Government initiatives are wrongly directed at first home buyers, says PINZ
First home buyers have had a roughly 16% share of the New Zealand mortgage lending market over the last month, according to RBNZ. This follows an equally strong level of first home buyer activity in March post January’s relaxation of LVR restrictions, which opened up borrowing opportunities to those with less than a 20% deposit.
A joint report produced by the Property Institute of New Zealand (PINZ) and data company Valocity suggests that this trend has been ongoing for a significant period of time; according to Valocity data, first home buyers have dominated the number of new mortgages taken out over the last five years across all parts of the country, except Auckland.
These figures do not include properties brought without needing a mortgage, or properties purchased by foreign investors who sourced their mortgage funds offshore.
PINZ chief executive Ashley Church says this may mean the current housing policy is ‘flawed,’ and that the Government’s focus on first home buyers is misdirected.
“Both National and Labour has been fixated on addressing the situation facing first home buyers in order to help more of them get onto the market – but these figures suggest that this may not be the problem we all believed it to be,” says Church. “If that’s the case, then maybe programs like KiwiBuild need to be targeted more broadly and with a focus on making those homes available to those in the greatest need, rather than only those who are buying their first home.”
According to Valocity data, first home buyers accounted for 40,000 mortgages nationwide in the year ending March 2016, making them the largest group of new mortgage customers and representing 24% of all mortgage lending. The year ending March 2018 saw the number of mortgages drop to 32,000 first buys nationwide, though their share of total new mortgage business increased to 27%.
Only Auckland bucked the national trend, with 29% of its mortgages being for the purpose of refinancing throughout 2016 – 2018.

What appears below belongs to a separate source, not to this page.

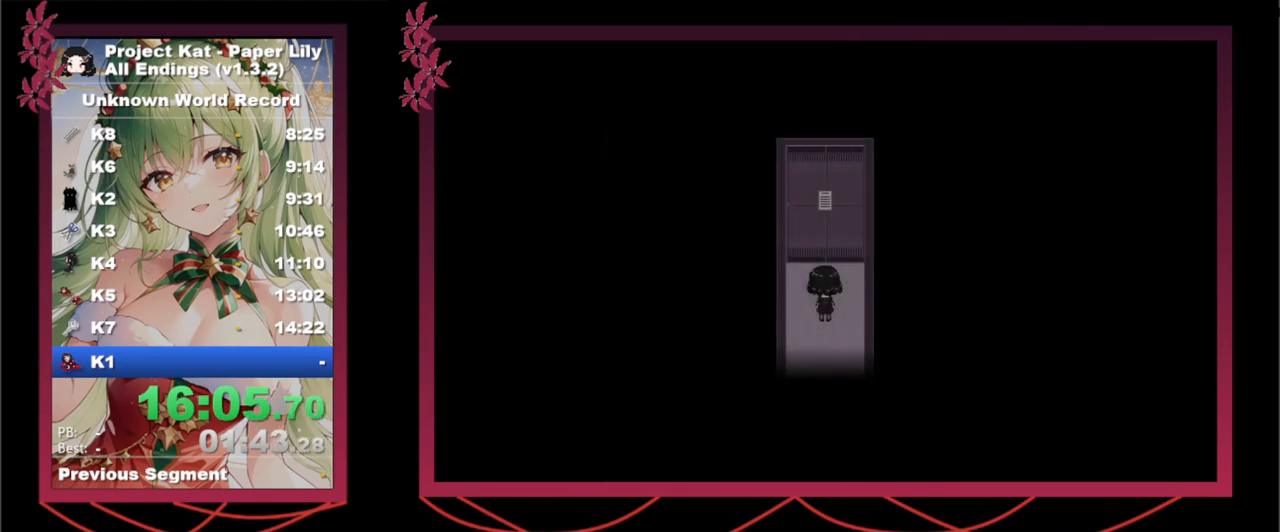
{"keys": ["shift_l", "up", "x"], "events": [[83, "z", "down"], [183, "z", "up"], [267, "z", "down"], [317, "z", "up"], [417, "z", "down"], [500, "z", "up"]]}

“Investors have never represented the largest group of new mortgage customers over the last five years,” the data concludes. “In the year to March 2016 they represented 18% of all new mortgage business, and by the year to march 2018 they had uplifted 19,000 new mortgages – or just 16% of all new mortgage business. First home buyers are still accounting for 29% of all new mortgages across the country – well ahead of other borrowers.”